-- TEXT EXCERPT follows --
Figure 5.12: Setting axis limits.
Warning: Setting limits with scale_*_continuous(limits = ) removes data
outside the range. Use coord_cartesian(xlim = , ylim = ) to zoom without
removing data (covered in Chapter 6). See also Section
7.4 in Chapter 7 for a direct comparison of
these two approaches with dplyr::filter().
For customising tick marks, breaks, and labels (including avoiding scientific notation), see Section 6.8 in Chapter 6.
5.5.3 Logarithmic scales
Logarithmic scales are useful when data spans several orders of magnitude or follows a multiplicative relationship. The key insight is that taking logs transforms multiplicative relationships into linear ones.
Consider the geometric distribution (which you would have seen in the module
Introduction to Probability & Statistics in Stage 1) with probability mass
function (PMF). (Note: the geometric distribution in probability theory has
nothing to do with geoms in ggplot2 — the naming is purely coincidental.)
\[
f(x) = p(1-p)^x, \quad x = 0, 1, 2, \ldots
\]
Taking the logarithm of both sides: \[ \log f(x) = \log p + x \log(1-p) \]
This is a linear function of \(x\), with intercept \(\log p\) and slope \(\log(1-p)\). So if we plot counts from geometric data on a log scale, we should see approximately a straight line.
Let’s simulate geometric data and count the occurrences:
set.seed(42)
some_counts <- data.frame(x = rgeom(10000, prob = 0.5)) |>
count(x)
head(some_counts)## x n
## 1 0 5038
## 2 1 2482
## 3 2 1259
## 4 3 569
## 5 4 315
## 6 5 182
On the original (linear) scale, the counts decrease rapidly:
ggplot(some_counts, aes(x = x, y = n)) +
geom_point() +
labs(x = "x", y = "Count")
Figure 5.13: Geometric distribution counts on a linear scale.
But with scale_y_log10(), the relationship becomes approximately linear:
ggplot(some_counts, aes(x = x, y = n)) +
geom_point() +
scale_y_log10() +
labs(x = "x", y = "Count (log scale)")
-- TEXT EXCERPT concluded --
-- ACTIVITY 1 --
Print every line of the entries below without changing anything.
-- DATASET CONTENT follows --
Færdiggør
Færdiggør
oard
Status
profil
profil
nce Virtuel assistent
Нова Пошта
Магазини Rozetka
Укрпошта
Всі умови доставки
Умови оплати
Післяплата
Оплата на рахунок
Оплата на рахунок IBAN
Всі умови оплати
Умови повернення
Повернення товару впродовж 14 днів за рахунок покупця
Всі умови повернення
-- DATASET CONTENT concluded --
-- ACTIVITY 2 --
Write what follows in the excerpt on logarithmic scales in ggplot2, picking up after its final line.

-- ANSWER 1 --
Færdiggør
Færdiggør
oard
Status
profil
profil
nce Virtuel assistent
Нова Пошта
Магазини Rozetka
Укрпошта
Всі умови доставки
Умови оплати
Післяплата
Оплата на рахунок
Оплата на рахунок IBAN
Всі умови оплати
Умови повернення
Повернення товару впродовж 14 днів за рахунок покупця
Всі умови повернення

-- ANSWER 2 --
Figure 5.14: Geometric distribution counts on a log scale — the relationship becomes linear.
The points fall approximately on a straight line, confirming the linear relationship between \(x\) and \(\log f(x)\).
Note that here we pre-counted the data using dplyr::count() before plotting
with geom_point(). In Section 7.3.4 (Chapter
7), we show that geom_bar() can produce an equivalent log-scale
bar chart directly from the raw data, without any pre-counting.
5.6 Facets
While faceting is not strictly an aesthetic (it doesn’t map a variable to a visual property like colour or size), it is a powerful way to visualise one or two additional discrete or categorical variables. Faceting creates small multiples — the same plot repeated for different subsets of the data.
Facets work best when the faceting variable has a small number of distinct values (levels or categories). With too many levels, the panels become too small to be useful.
5.6.1 facet_wrap()
facet_wrap() wraps a 1D ribbon of panels into 2D, based on a single variable:
ggplot(mpg, aes(x = displ, y = hwy)) +
geom_point() +
geom_smooth(method = "lm", se = FALSE) +
facet_wrap(~ drv) +
labs(x = "Engine Displacement (L)", y = "Highway MPG")## `geom_smooth()` using formula = 'y ~ x'
Figure 5.16: facet_wrap() for a single variable.
Control the number of rows or columns:
ggplot(mpg, aes(x = displ, y = hwy)) +
geom_point() +
facet_wrap(~ drv, ncol = 1) +
labs(x = "Engine Displacement (L)", y = "Highway MPG")
Figure 5.17: facet_wrap() with specified columns.
5.6.2 facet_grid()
facet_grid() creates a 2D grid of panels based on two variables:
ggplot(mpg, aes(x = displ, y = hwy)) +
geom_point() +
facet_grid(drv ~ cyl) +
labs(x = "Engine Displacement (L)", y = "Highway MPG")
Figure 5.18: facet_grid() for two variables.
Use . to indicate no faceting for that dimension:
ggplot(mpg, aes(x = displ, y = hwy)) +
geom_point() +
facet_grid(drv ~ .) +
labs(x = "Engine Displacement (L)", y = "Highway MPG")
Figure 5.19: facet_grid() with rows only.
5.6.3 Free scales
By default, all panels share the same axis scales. Use scales = "free" to
allow each panel its own scale:
ggplot(mpg, aes(x = displ, y = hwy)) +
geom_point() +
facet_wrap(~ class, scales = "free_y") +
labs(x = "Engine Displacement (L)", y = "Highway MPG")
Figure 5.20: Facets with free \(y\)-axis scales.
Options: "free", "free_x", "free_y", or "fixed" (default).
5.7 Summary
- Aesthetics are visual properties that encode data; scales control how the mapping works
- All scale functions follow the
scale_<aesthetic>_<type>()naming convention - Shape: distinguish categorical groups; less mature than colour, so don’t over-invest in manual specification
- Line type: distinguish lines, especially for black-and-white printing
- Size: represent continuous variables with point/line size; identity scales use data values directly (use with caution)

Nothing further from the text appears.